#### DATA FOR THIS TASK
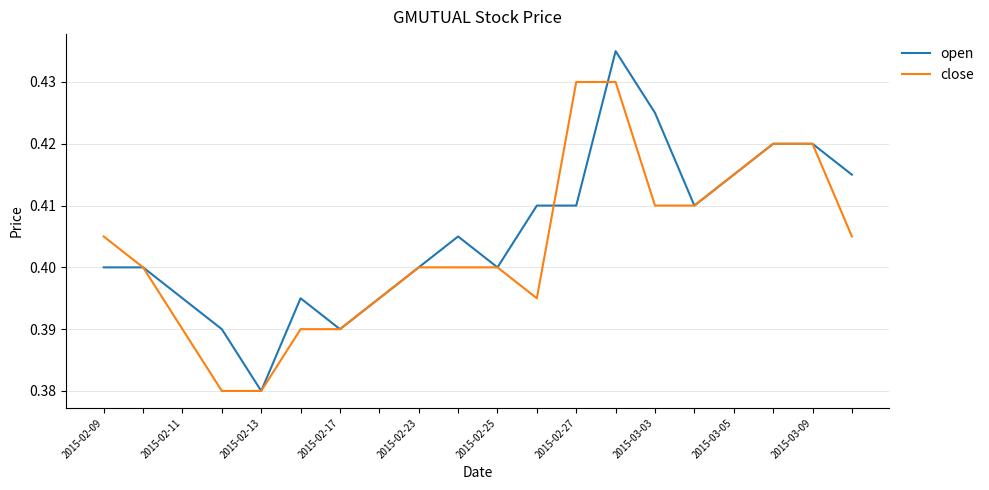

List the series in order of their peak value, lowest first.

close, open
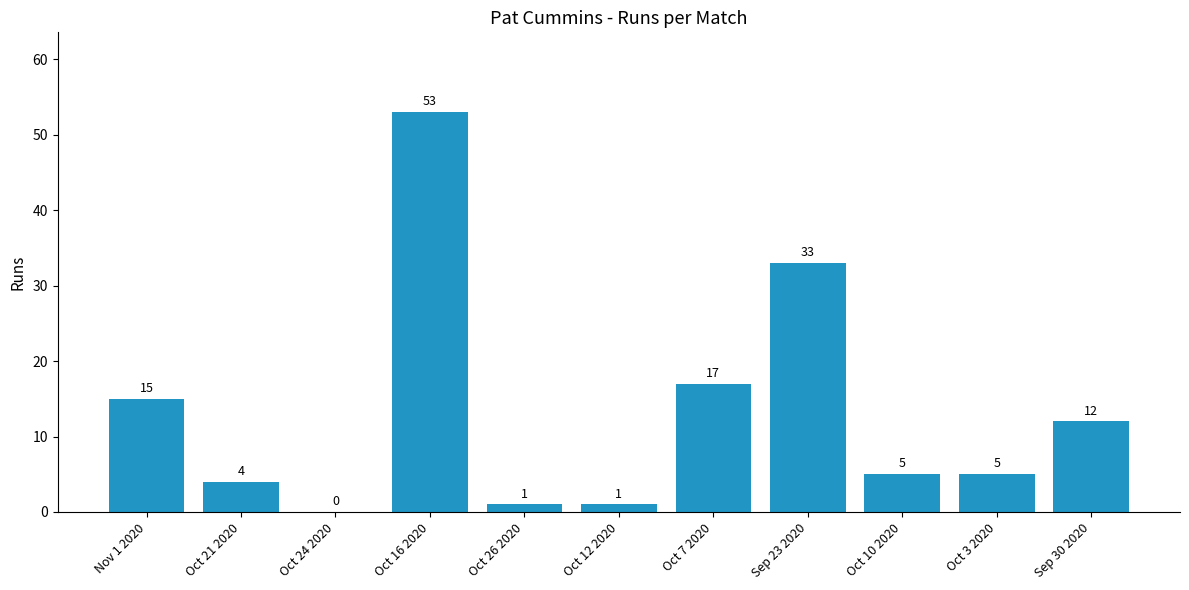

Reading left to right, extract all data points from this chart.

Nov 1 2020=15	Oct 21 2020=4	Oct 24 2020=0	Oct 16 2020=53	Oct 26 2020=1	Oct 12 2020=1	Oct 7 2020=17	Sep 23 2020=33	Oct 10 2020=5	Oct 3 2020=5	Sep 30 2020=12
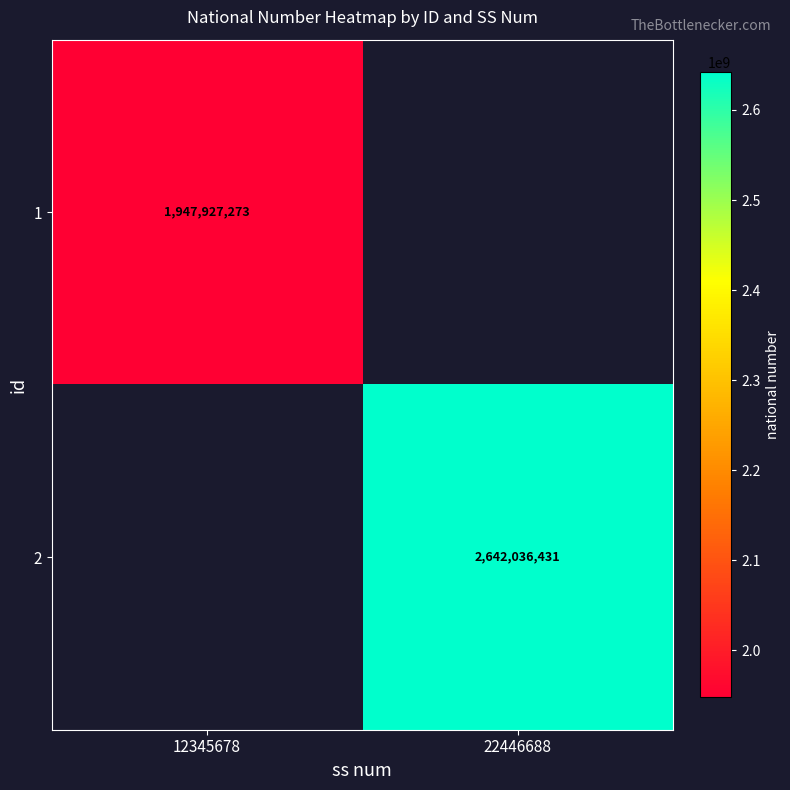

The 2 series shows 802100204 at 22446688. True or false?

False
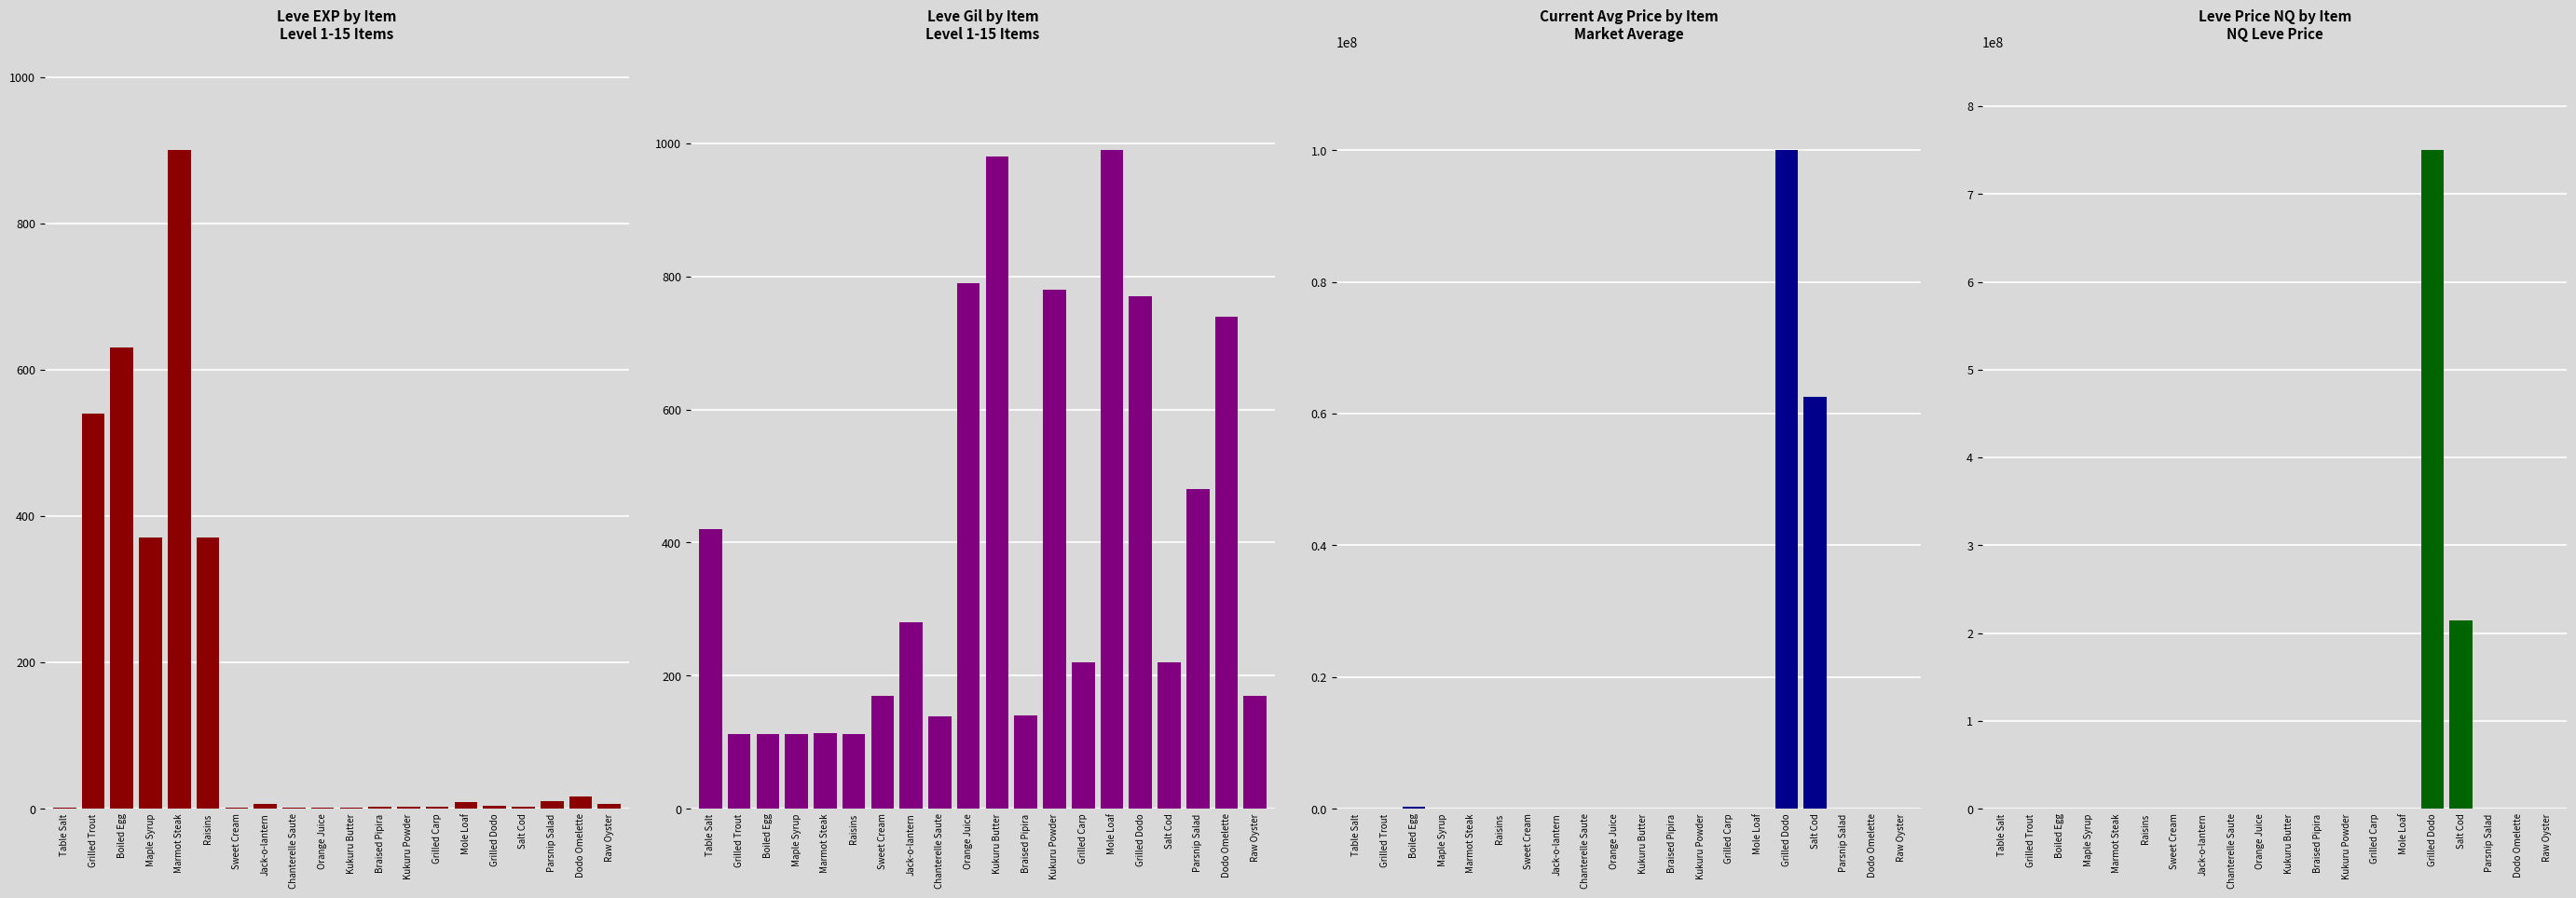

Rank the categories by Leve EXP value from highest to lowest.

Marmot Steak, Boiled Egg, Grilled Trout, Maple Syrup, Raisins, Dodo Omelette, Parsnip Salad, Mole Loaf, Raw Oyster, Jack-o-lantern, Grilled Dodo, Braised Pipira, Kukuru Powder, Grilled Carp, Salt Cod, Orange Juice, Table Salt, Sweet Cream, Chanterelle Saute, Kukuru Butter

#### THE TASK
Copy out the listing above with each "series" swapped for "data lines" and everything else unchanged. Leave out the pictures.

#### YOUR RESPONSE
List the data lines in order of their peak value, lowest first.

close, open

Reading left to right, extract all data points from this chart.

Nov 1 2020=15	Oct 21 2020=4	Oct 24 2020=0	Oct 16 2020=53	Oct 26 2020=1	Oct 12 2020=1	Oct 7 2020=17	Sep 23 2020=33	Oct 10 2020=5	Oct 3 2020=5	Sep 30 2020=12

The 2 data lines shows 802100204 at 22446688. True or false?

False

Rank the categories by Leve EXP value from highest to lowest.

Marmot Steak, Boiled Egg, Grilled Trout, Maple Syrup, Raisins, Dodo Omelette, Parsnip Salad, Mole Loaf, Raw Oyster, Jack-o-lantern, Grilled Dodo, Braised Pipira, Kukuru Powder, Grilled Carp, Salt Cod, Orange Juice, Table Salt, Sweet Cream, Chanterelle Saute, Kukuru Butter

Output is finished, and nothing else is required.